Evaluations

To compare different generative models, we use FID, sFID, Precision, Recall, and Inception Score. These metrics can all be calculated using batches of samples, which we store in .npz (numpy) files.

Download batches

We provide pre-computed sample batches for the reference datasets, our diffusion models, and several baselines we compare against. These are all stored in .npz format.

Reference dataset batches contain pre-computed statistics over the whole dataset, as well as 10,000 images for computing Precision and Recall. All other batches contain 50,000 images which can be used to compute statistics and Precision/Recall.

Here are links to download all of the sample and reference batches:

LSUN
- LSUN bedroom: reference batch
  - ADM (dropout)
  - DDPM
  - IDDPM
  - StyleGAN
- LSUN cat: reference batch
  - ADM (dropout)
  - StyleGAN2
- LSUN horse: reference batch
  - ADM (dropout)

• _Problem to work on_
Reproduce the full Evaluations section above word for word, from its heading to its final line.

• _Data excerpt_
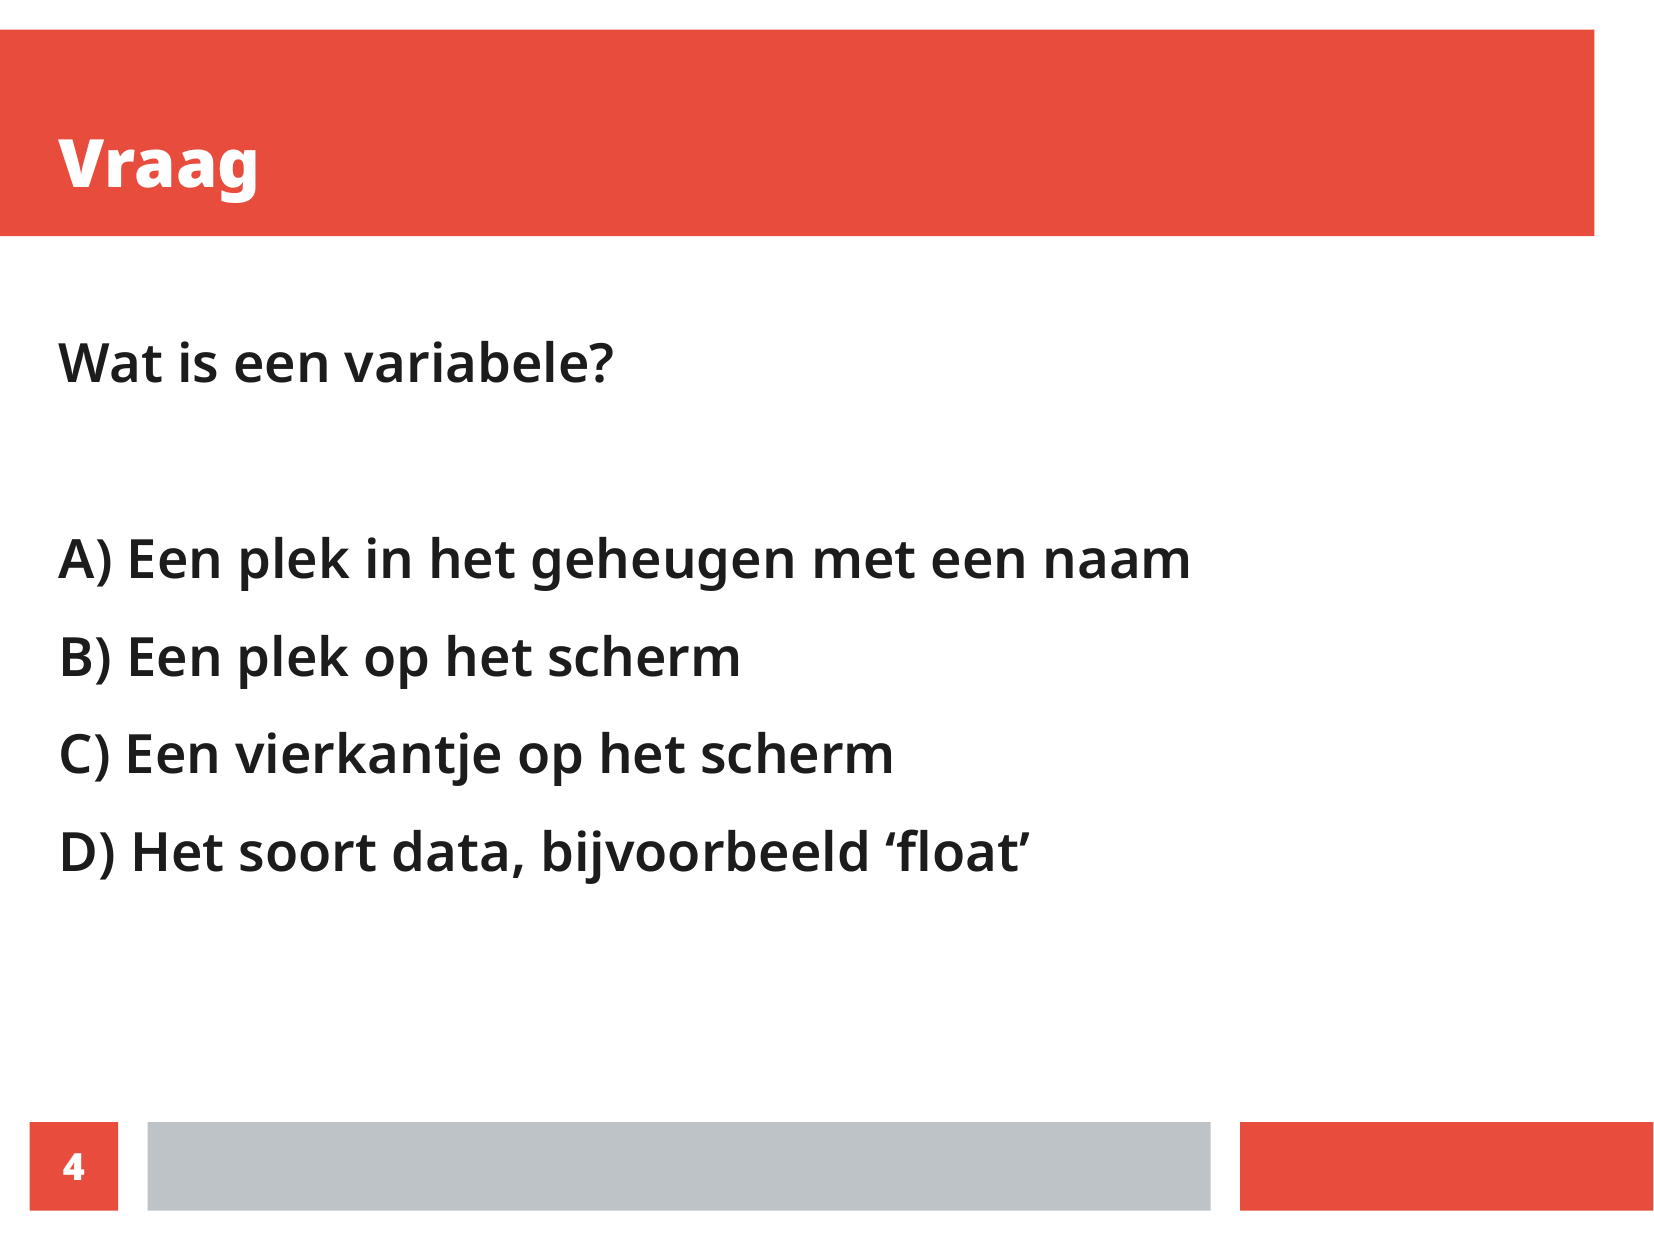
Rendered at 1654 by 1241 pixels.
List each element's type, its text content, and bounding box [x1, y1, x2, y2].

list Wat is een variabele? A) Een plek in het geheugen met een naam B) Een plek op het scherm C) Een vierkantje op het scherm D) Het soort data, bijvoorbeeld ‘float’ [59, 324, 1565, 1093]
title Vraag [59, 59, 1595, 207]
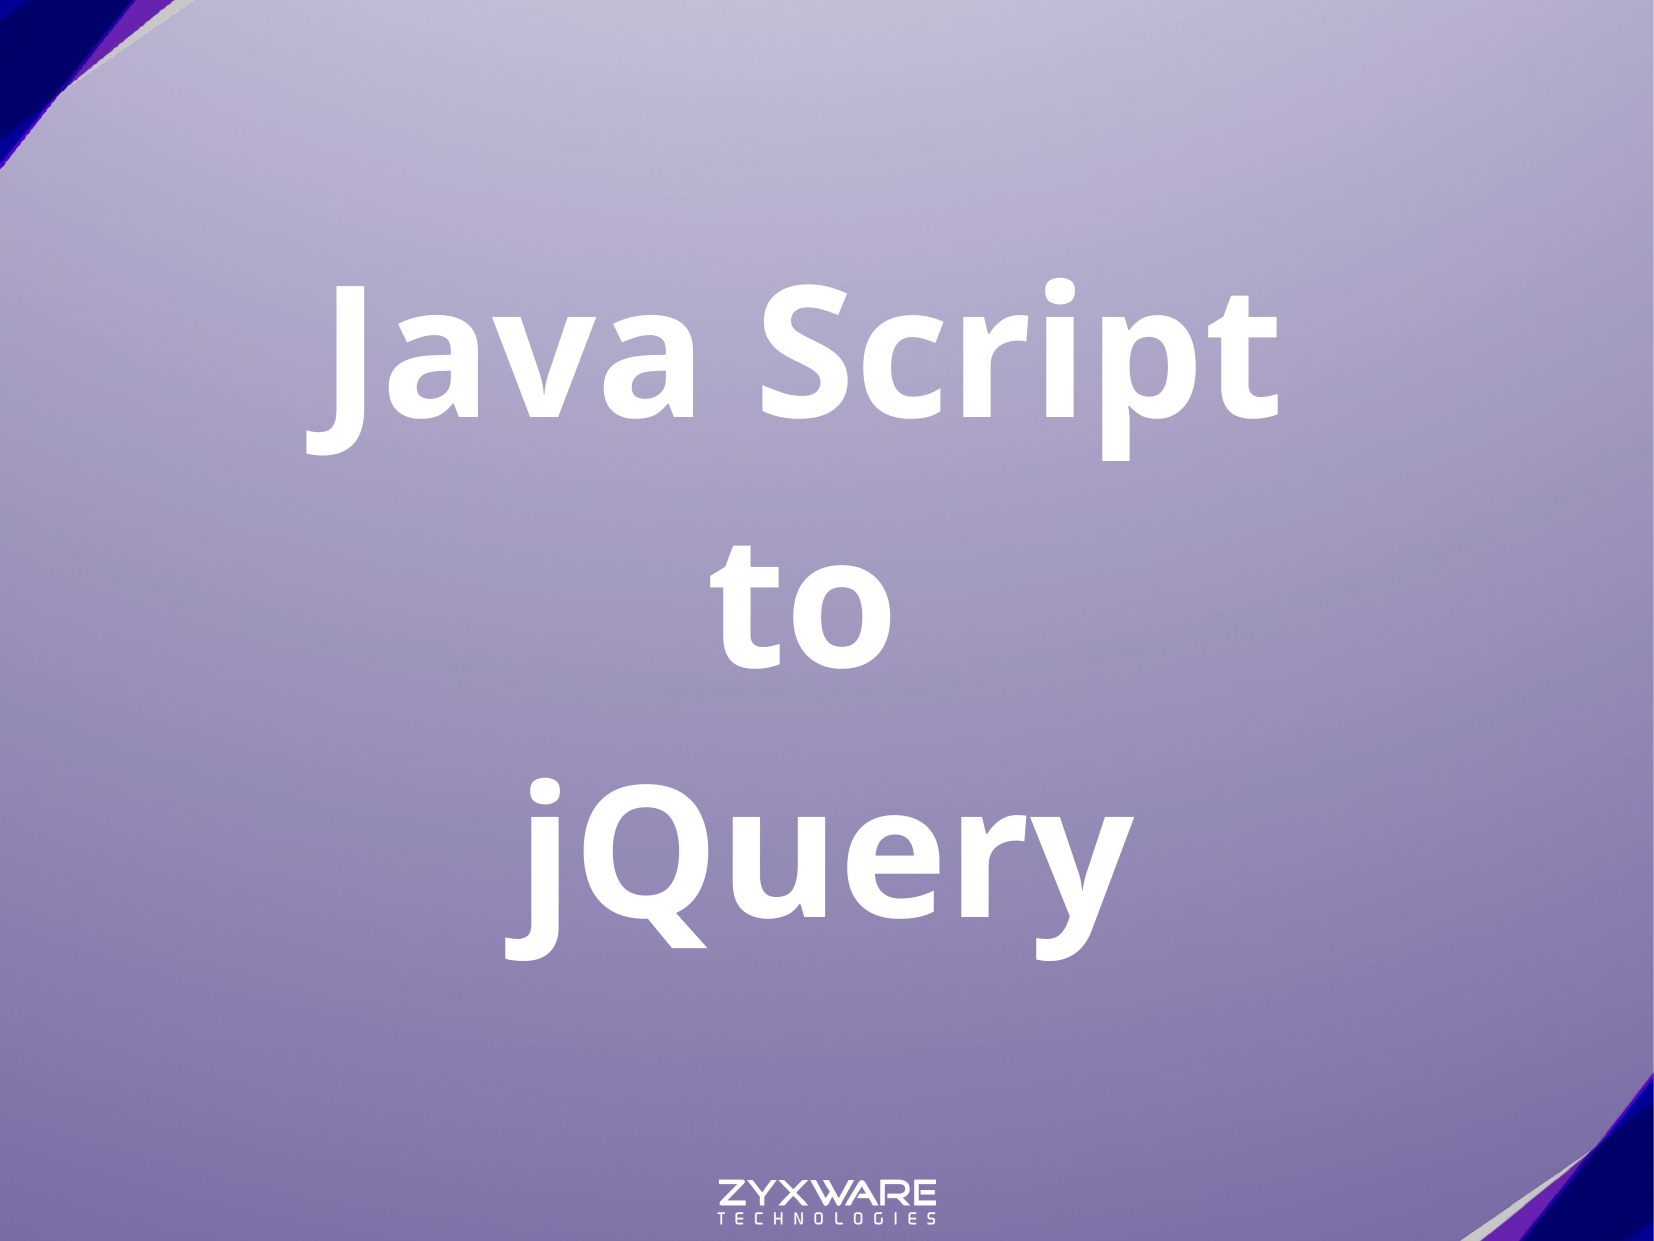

• _The solution_
Evaluations

To compare different generative models, we use FID, sFID, Precision, Recall, and Inception Score. These metrics can all be calculated using batches of samples, which we store in .npz (numpy) files.

Download batches

We provide pre-computed sample batches for the reference datasets, our diffusion models, and several baselines we compare against. These are all stored in .npz format.

Reference dataset batches contain pre-computed statistics over the whole dataset, as well as 10,000 images for computing Precision and Recall. All other batches contain 50,000 images which can be used to compute statistics and Precision/Recall.

Here are links to download all of the sample and reference batches:

LSUN
- LSUN bedroom: reference batch
  - ADM (dropout)
  - DDPM
  - IDDPM
  - StyleGAN
- LSUN cat: reference batch
  - ADM (dropout)
  - StyleGAN2
- LSUN horse: reference batch
  - ADM (dropout)